Again I always save my tonal best for last. I gradually approach the top must highlight for the end of the process. It’s almost like sculpting in a way. Where slowly you reveal the three-dimensional form. This is also true for the darkest darks where the most intense colours lie within the painting. So here in the lips, these flashy red colours, I’m going to save towards the end of that process. Now where the crease in the mouth is, this is going to get a little bit more of a shadow. I am using a little bit of cadmium red here, in conjunction with alizarin crimson. And to make sure these colours don’t get a bit too out of hand I’m using a bit ultramarine blue and burnt umber to desaturate.
Glossy and Matte Issues
I’m pretty far from the final detail. I am starting to notice some interesting surface quality issues between gloss and matte. It’s something that commonly comes up when I paint portraits. You might notice the surface of the painting going between a matte or a gloss finish. This is quite normal. What’s happening here is the canvas itself may repel or absorb the oil content in the paint layers you’re putting down at different rates. Where the oil is sitting on the surface, these areas are going to look a little bit more glossy naturally. Where it is absorbed into the material it’s going to go a bit more matte.
Oiling-in the Portrait
There are some ways we can get around this. One of the techniques I use is called oiling out or oiling in. This is where we apply a very minute amount of oil or medium to the surface of the painting to even out that surface quality. Now there are some dangers when it comes to oiling out. Firstly, we must recognise our fat on lean principle. Secondly, we must not exceed those limitations of the medium of the oil that we are using. Sometimes we can ask a medium we are using for oiling in to do just too much.

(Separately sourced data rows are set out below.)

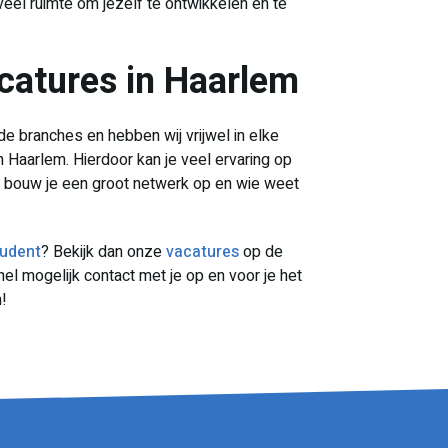
oveel ruimte om jezelf te ontwikkelen en te
acatures in Haarlem
de branches en hebben wij vrijwel in elke
 Haarlem. Hierdoor kan je veel ervaring op
t bouw je een groot netwerk op en wie weet
tudent
? Bekijk dan onze
vacatures
op de
el mogelijk contact met je op en voor je het
n!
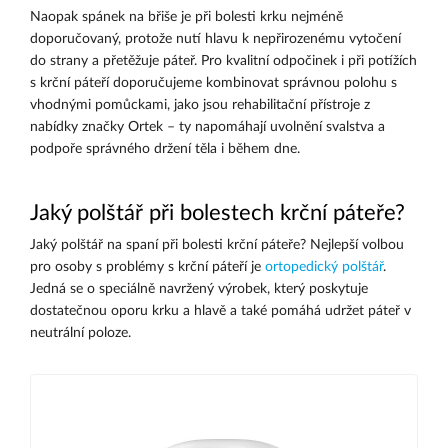
Naopak spánek na břiše je při bolesti krku nejméně
doporučovaný, protože nutí hlavu k nepřirozenému vytočení
do strany a přetěžuje páteř. Pro kvalitní odpočinek i při potížích
s krční páteří doporučujeme kombinovat správnou polohu s
vhodnými pomůckami, jako jsou rehabilitační přístroje z
nabídky značky Ortek – ty napomáhají uvolnění svalstva a
podpoře správného držení těla i během dne.
Jaký polštář při bolestech krční páteře?
Jaký polštář na spaní při bolesti krční páteře? Nejlepší volbou
pro osoby s problémy s krční páteří je
ortopedický polštář
.
Jedná se o speciálně navržený výrobek, který poskytuje
dostatečnou oporu krku a hlavě a také pomáhá udržet páteř v
neutrální poloze.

This is where we might use something that’s not appropriate for that process of all. Like maybe an oleogel or a liquin original. Some mediums have the tendency to yellow and do so quite dramatically over time. And this can alter your painting to a point where you wouldn’t really even recognise it. Next, we want to make sure that painting The Queen is absolutely dry, so we don’t mobilise any of that paint that we laid down and lift up with any of our brushwork. This is a process you could use if your paintings are getting a little bit more traditional and less direct.
Finishing up for now
Layering more and more will naturally lead to some surface issues. As you oil out the surface, you’ll notice that the tones will get a little bit darker and your colours will get a little bit more intense. It really helps to gauge what I’ve been able to do with the portrait so far before I make the next move. Sometimes the surface of the painting can repel the oil that you’re adding to it. So just working it into the surface gently is the key. I will need to take a dry rag and wipe away some of the excess oil when I’m finished painting The Queen.